The discussion came on the day that Trump made a rousing speech in Warsaw, recalling the sacrifices of the Polish people for their liberty, while also blasting Russia’s expansionism. Berman mildly chided Lord for referring to Trump’s speech as the equivalent of a notable speech by Ronald Reagan at Westminster in the 1980s. Also, Lord disagreed that Trump was taking a swipe at the intelligence community but is being cautious about what he says about foreign involvement in the past general election.
Changing up the conversation over whether Trump’s speech was in the tradition of Winston Churchill or Ronald Reagan, Lord said, “But, you know, it was a good thing to do. But I don't think -- and one of the things that would help here, at least it's my understanding and maybe you guys know better than I, whether the Democratic National Committee is withholding forensics on their server.”

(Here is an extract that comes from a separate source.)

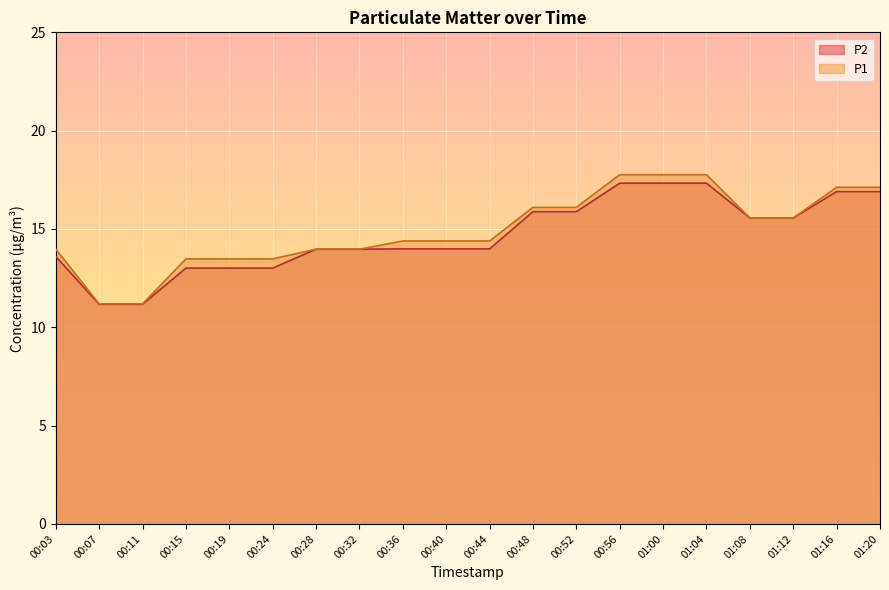

Reading left to right, list all the values displayed in this chart.

P1: 14.0	11.2	11.2	13.5	13.5	13.5	14.0	14.0	14.4	14.4	14.4	16.1	16.1	17.8	17.8	17.8	15.6	15.6	17.1	17.1
P2: 13.6	11.2	11.2	13.0	13.0	13.0	14.0	14.0	14.0	14.0	14.0	15.9	15.9	17.3	17.3	17.3	15.6	15.6	16.9	16.9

Host Berman began to interject when both Psaki and Mook were seen to laugh. Lord asked, “I mean that certainly would tell us, wouldn't it?”
Berman dismissed the question, saying “I suppose the president didn't bring that up today, Jeffrey, while he was doing that. I think that's a rabbit hole. That he isn't part of what happened today overseas.”
Lord pressed on, “But I mean if we find out, we -- if they do the forensics to see with some degree of accuracy who hacked, we would know, would we not? And they are withholding their servers, I understand it.”
Berman asked Mook if Lord’s question plays to the Republican party base and Trump’s base. “Does it play to the entire base of the Republican Party right now or President Trump's base when he talks about U.S. intelligence like this?”
Mook responded, and after saying that what Trump cares most about is Donald Trump, gave an answer that has been echoed by other Democrats. He said Trump is “trying to drudge up the past” but “we've got to solve this in a bipartisan way. And when the president does that, he undermines our country's ability to come together and solve the problem. This was an attack on all of us, all of us in this country, both parties, everyone in this room and the president is trying to divide us because that helps him feel better about his own election win. That's dangerous.”